Tracing! Learn to write the letters right to left and with the proper order from day one. This sounds obvious but people in my class were still drawing letters left to right as isolated shapes next to each other so idk maybe it’s not. Having nice handwriting in Arabic is both satisfying and absurdly helpful. Learn how the letters connect. Spend more time than you think is necessary on this.
Write English words and sentences phonetically using diacritics and Arabic letters. Do not worry about translation and spelling. Just make the connection between shape -> sound. Use anything you have. Lists of names, entire pages from books and magazines, texts from friends, menus. Literally anything. Work through how to make those words with the new alphabet. You will learn a surprising amount about the language and pronunciation by doing this. How do you translate sounds that don’t exist? What about multiple sounds where English only has one? Read it back with the accent.
Transcribe English phonetically. Same as above but do it without the English in front of you and just listening. Make that voice to visual connection.

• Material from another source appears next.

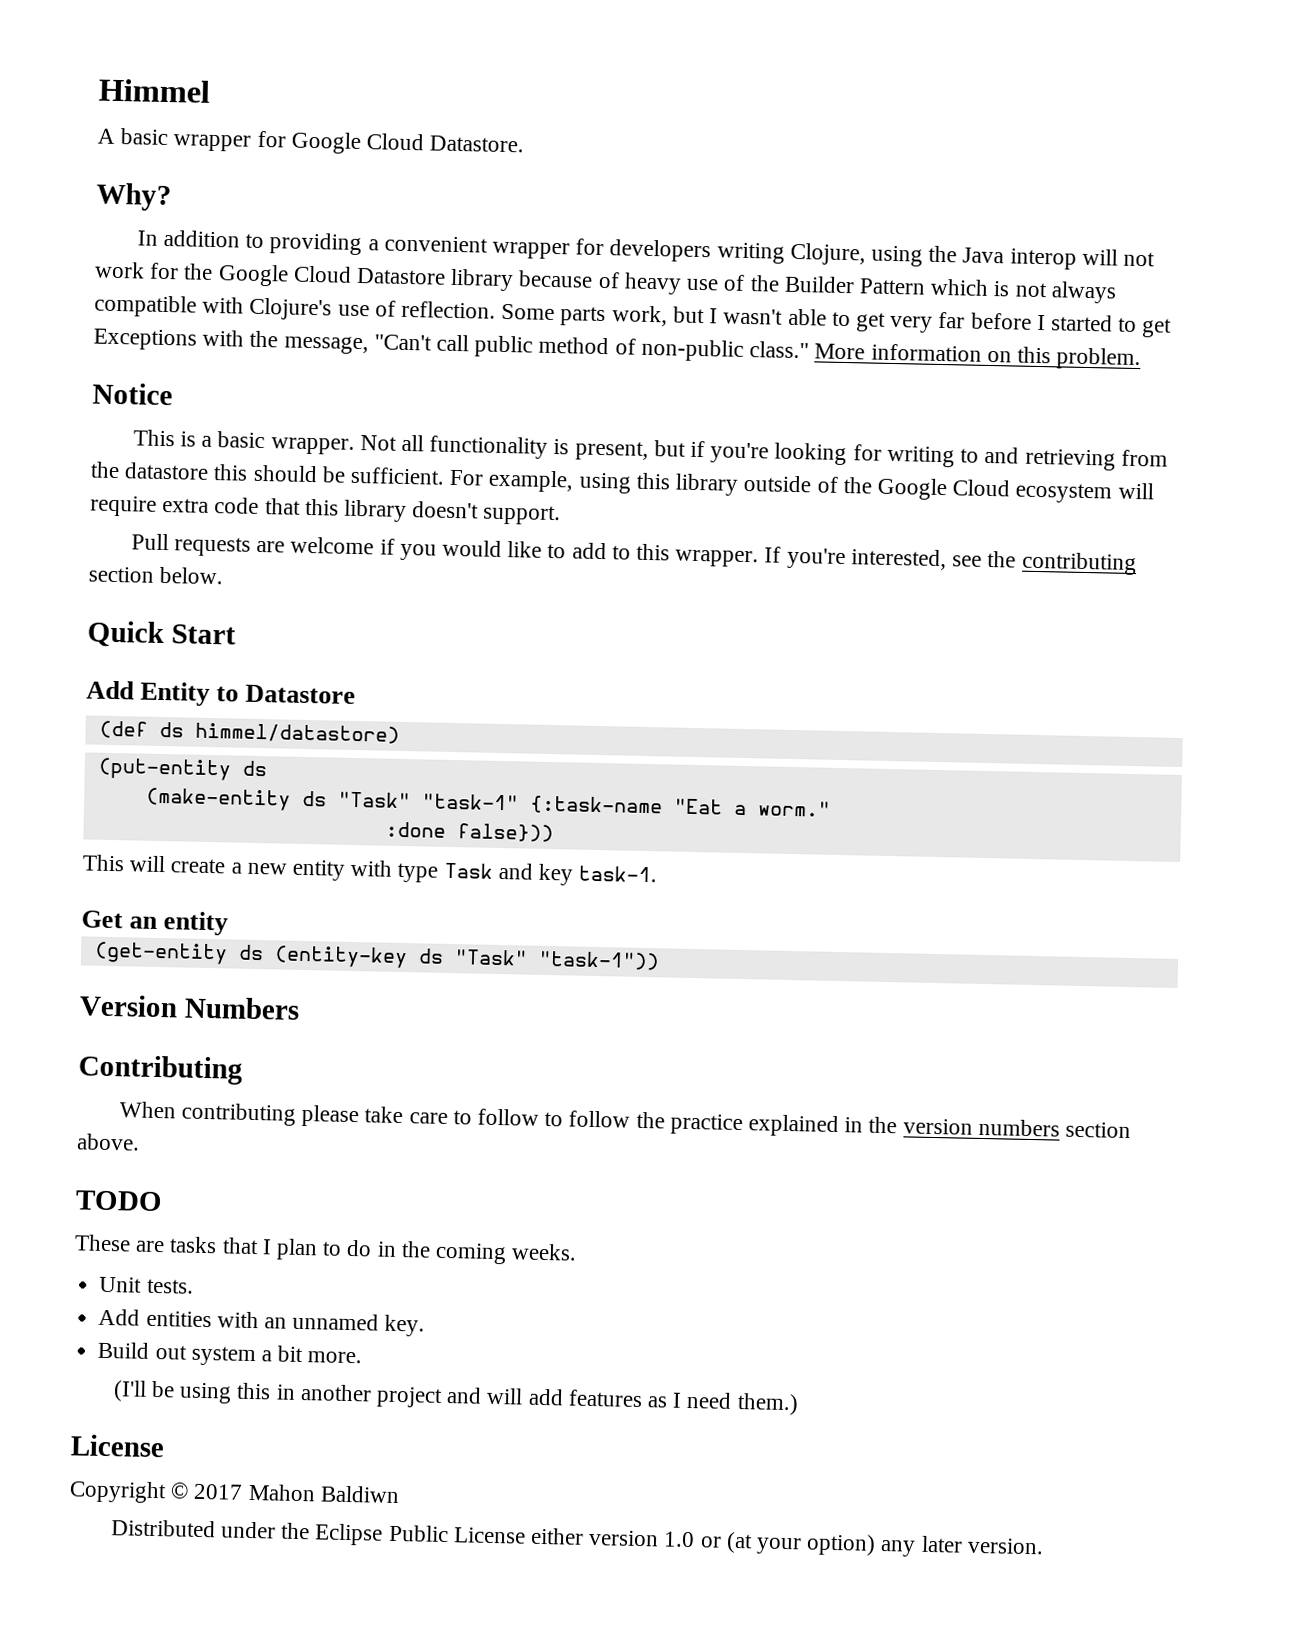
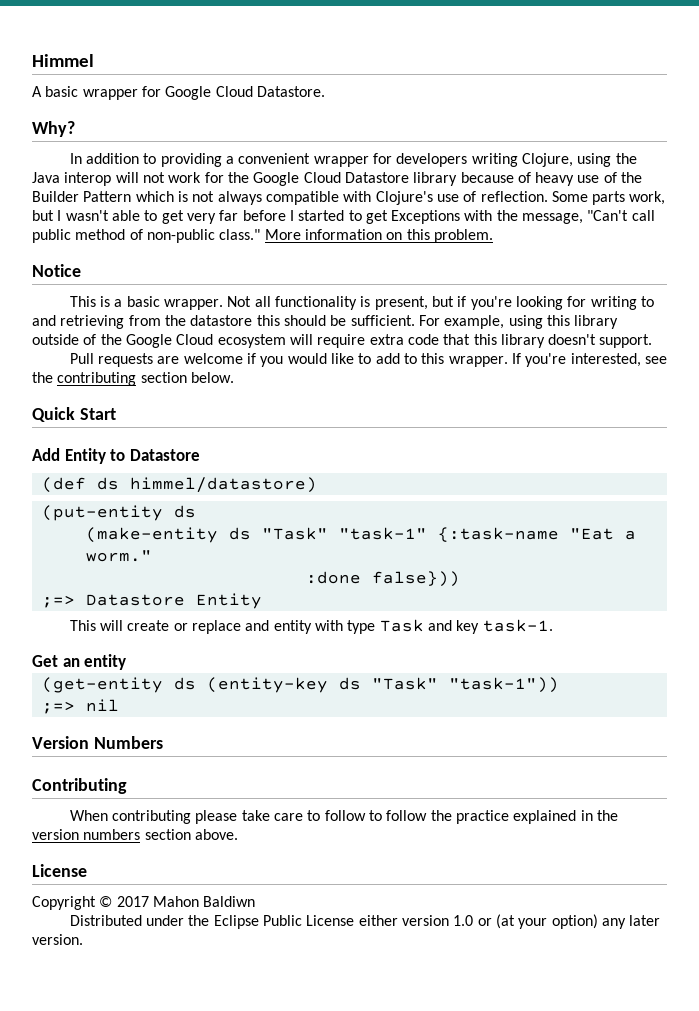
(554, 833) none -> [41,593,262,609] // ;=> Datastore Entity
[230,862,287,875] a new -> [173,620,270,634] or replace and
(660, 960) none -> [41,699,119,714] // ;=> nil
[75,1190,163,1212] [74,1234,578,1265] [99,1276,194,1294] [98,1308,426,1337] [97,1341,363,1367] [112,1380,799,1416] // TODO // These are tasks that I plan to do in the coming weeks. // Unit tests. // Add entities with an unnamed key. // Build out system a bit more. // (I'll be using this in another project and will add features as I need them.) -> (238, 834) none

Hand write word lists once you get to vocab. Then type them on your laptop and phone (if you want to be able to type in Arabic, also highly recommend a keyboard cover with the letters next to the Latin alphabet). Copy all the diacritics even though that’s not necessarily how native speakers do it. I have a notebook that looks like it belongs to lunatic toddler because it just has the same words and snippets written over and over again lmao.
Finally, transcribe Arabic. If you can use something with a transcript or captions to check your work even better! But don’t check for perfect spelling, check you used mostly the right letters and marks. You will definitely smash some words together and miss a silent or elided letter or something but try and hear the difference between ع and ا or ق and ك etc. The more sources you use the better.
We did this for one full semester of 50 minute classes 3 times a week while sprinkling in some basic vocab towards the second half. It felt like forever at the time but I never lost my ability to phonetically read and write in Arabic despite 4 years of complete non-use while living in America in an area without any significant Arabic-speaking population or language presence. It is absolutely CHISELED into my brain.